One of the most ancient and fundamental principles taught to all medical students. Perhaps it should be a mandatory part of the legal curriculum as well.
Two years ago, 14-year-old Danieal Kelly, “…who suffered from cerebral palsy, wasted away in a squalid West Philadelphia row house while under her mother’s care and the supervision of the city’s Department of Human Services. She starved to death on a fetid mattress in a stifling room, her body covered with gaping bedsores…
“[Her mother] Andrea Kelly was charged with murder… Daniel Kelly, who authorities say abandoned his daughter despite knowledge of her mother’s neglect, was charged with endangering the welfare of a child.”
It’s easy to become frustrated and angry whenever we hear about another political or corporate scandal. However, when children are affected by the behavior of adults that frustration easily turns to outrage.
In the case of Danieal Kelly, outrage has reached a new level.
According to a Philadelphia Inquirer (Aug. 13) story “Just one day after they were charged in the starvation death of their 14-year-old daughter, the parents of Danieal Kelly sued the city for failing to step in and save her.”
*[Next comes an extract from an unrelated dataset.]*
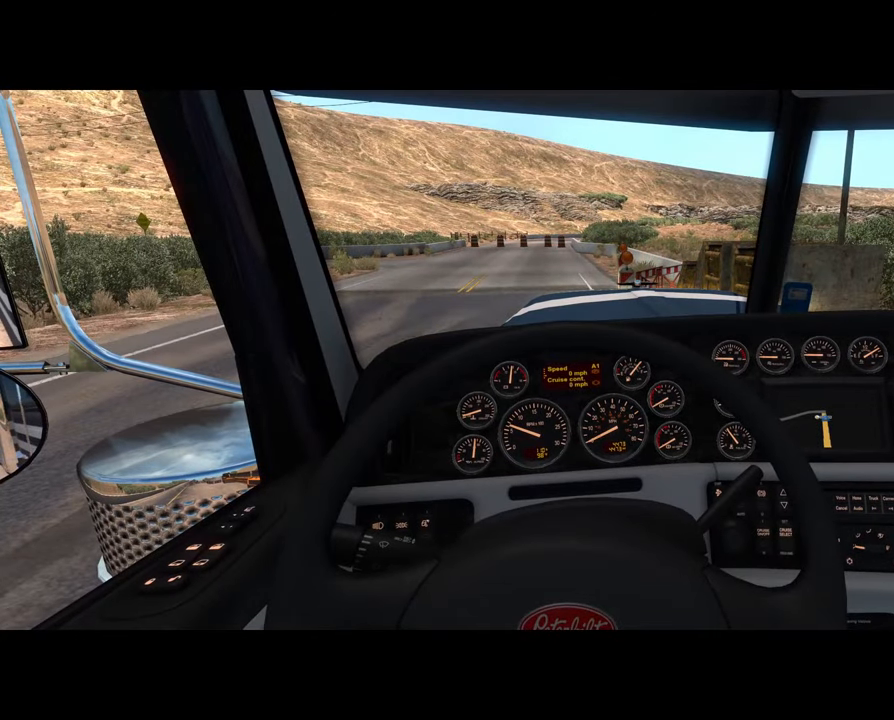
{"buttons": [], "left_stick": "center", "right_stick": "center", "events": []}
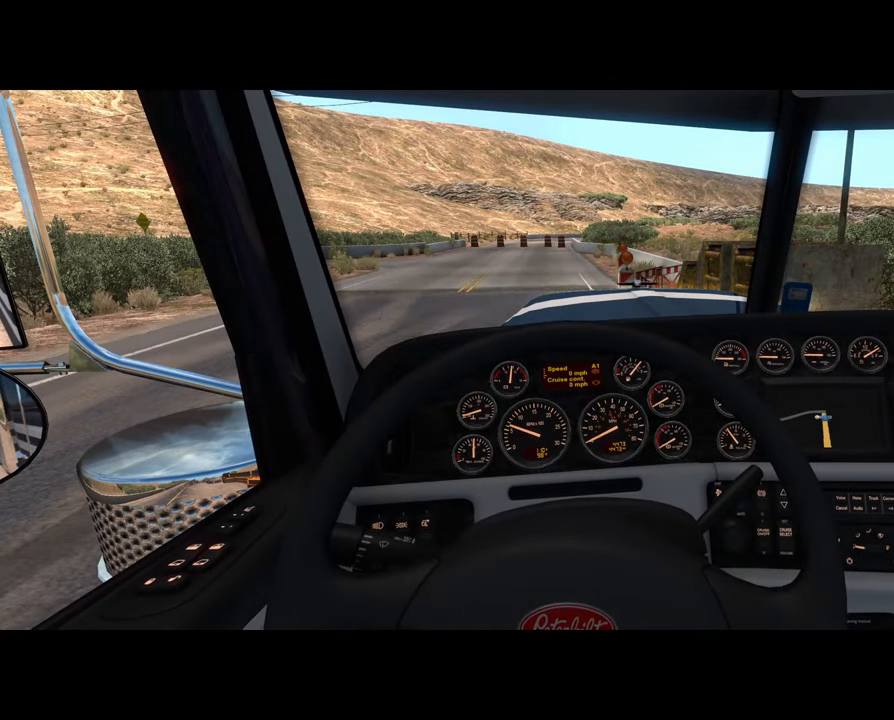
{"buttons": [], "left_stick": "center", "right_stick": "center", "events": []}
Brian Mildenberg and Eric Zajac (pictured above with their own lawyer between them), attorneys for Andrea and Daniel Kelly, “the parents,” of Danieal sued the city for not stopping, “the parents,” from abusing their own daughter!
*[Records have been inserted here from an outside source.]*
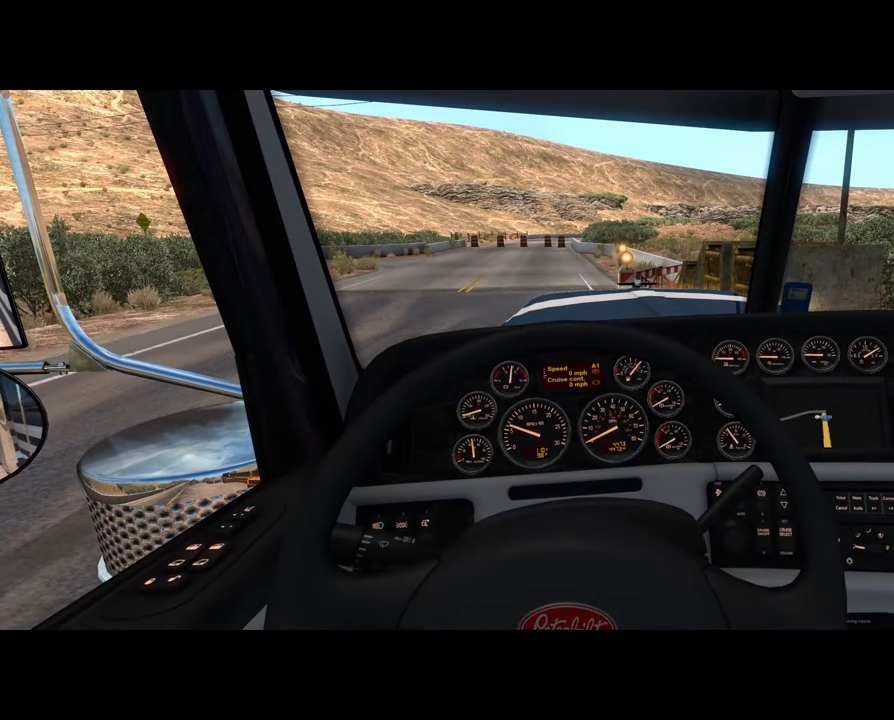
{"buttons": [], "left_stick": "center", "right_stick": "center", "events": []}
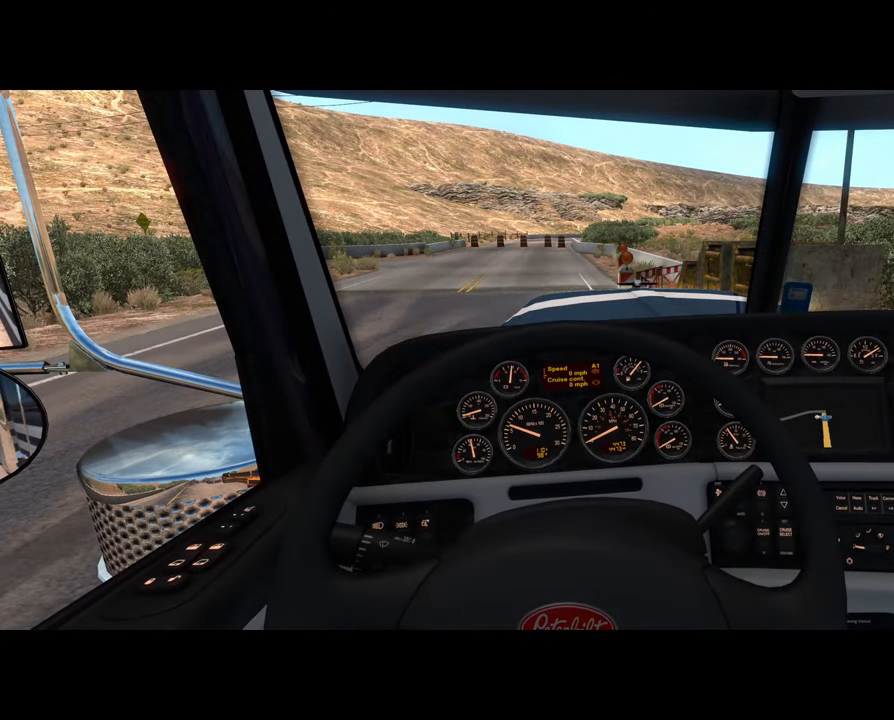
{"buttons": [], "left_stick": "center", "right_stick": "center", "events": []}
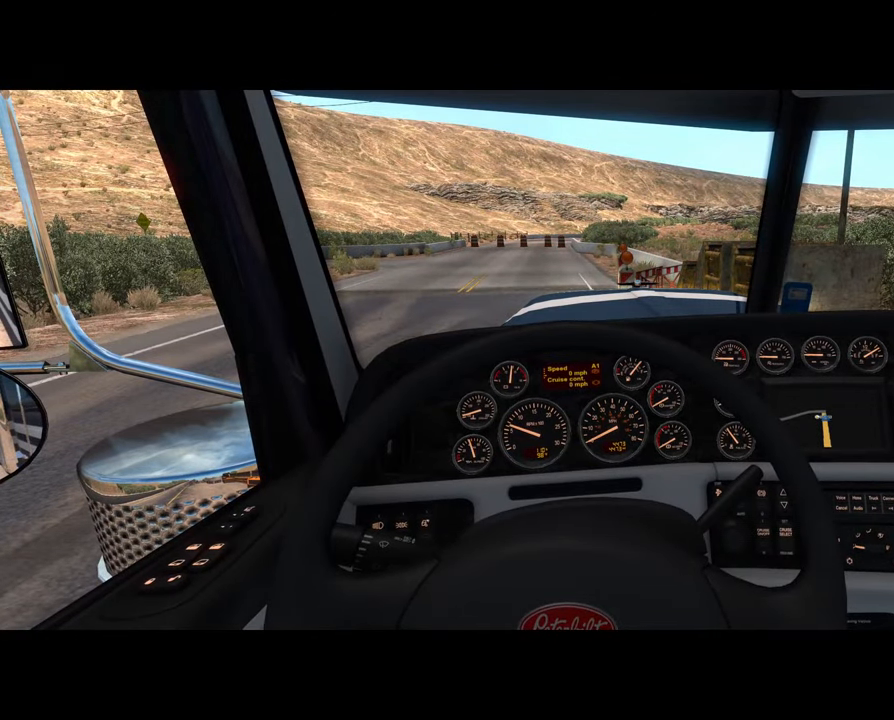
{"buttons": [], "left_stick": "center", "right_stick": "center", "events": []}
The reaction from the city’s attorneys, and the public was immediate:
“It’s the definition of chutzpah,” said Chief Deputy Attorney General Barry N. Kramer.
“The legal profession has hit a new low, and the attorneys who filed this suit should be disbarred,” wrote Joanna A. Majewski in a letter to the editor.
In an August 19th article, the Philadelphia Daily News wrote that “George Bochetto [an attorney for the attorneys] …insisted that the lawsuit, which they stress was filed on behalf of the estate of Danieal Kelly, was done to serve the parents’ other children, not to benefit the parents.
“‘If there’s a manner of obtaining for them compensation, some benefits to make their lives a little bit better, to help get them some schooling, some education, a decent home, then it is incumbent upon any lawyer to attempt to get that for them,’ Bochetto said.”
However, the story points out that “The wrongful-death suit filed in Common Pleas Court Aug. 1 lists as plaintiff: ‘The estate of Danieal Kelly by and through the administrators of the estate, Daniel Kelly and Andrea Kelly.’”
Sadly, the parents and lawyers are only the beginning of this nightmare.
On August 19, the Philadelphia Daily News reported: “Department of Human Services Commissioner Anne Marie Ambrose – following through on her promise to punish those involved in the starvation death of 14-year-old Danieal Kelly – yesterday suspended two middle-management DHS employees… Pamela Mayo and Wesley Brown.
“Mayo – who made $103,799 as DHS’ director of operations, Children and Youth Division – will be suspended for two dayswithout pay.
“Brown – who has been with DHS since 1975 and made $93,178 as a director in the Children and Youth Division – will be suspended without pay for 10 days.”
“Mayo testified that she didn’t even question DHS worker Laura Sommerer or her immediate supervisors after learning that Danieal had not seen a doctor during the 10 months that Sommerer managed the case. And Brown actually defendedSommerer’s performance, insisting that she had met the ‘minimum expectations for case management,’ according to the grand-jury report.”
In this case, the “minimum” would seem to have fallen below even Spanish Inquisitor Torquemada’s standards.
This inspite of a grand jury statement that said, “…actions or inactions of these supervisors might arguably be considered criminal.” [However] the grand jury decided not to pursue criminal charges against the supervisors, even though, the report concluded, “a share of the stain of responsibility for Danieal’s death remains on their hands.”
Of the roughly 3,500 ethics-related stories I have read in the last three years, I have never encountered one story with so many ethical failings:
- The parents – failing to take proper care of their own daughter;
- The Philadelphia Department of Human Services – failing not once, but several times to remove a child who showed clear signs of torture-like neglect for 9-10 months before her death;
- The attorneys for the parents involved – for demonstrating what is without a doubt an uncommonsense of greed in trying to sue the city for the negligence of their own clients; and finally,
- A grand jury – failing to pursue criminal charges against the DHS supervisors involved inspite of their own damning report.
When situations like this arise it’s difficult not to be dragged down by cynicism for a system that so completely failed one young child.
Although gratitude is not an ethical value, it can provide motivation for each of us to strive to become more responsible citizens in our communities to see that another Danieal Kelly does not suffer a similar fate.
As Indian model Nafisa Joseph once said, “The greatest injustice in the world is to bring a child into the world, and not be able to offer it peace.”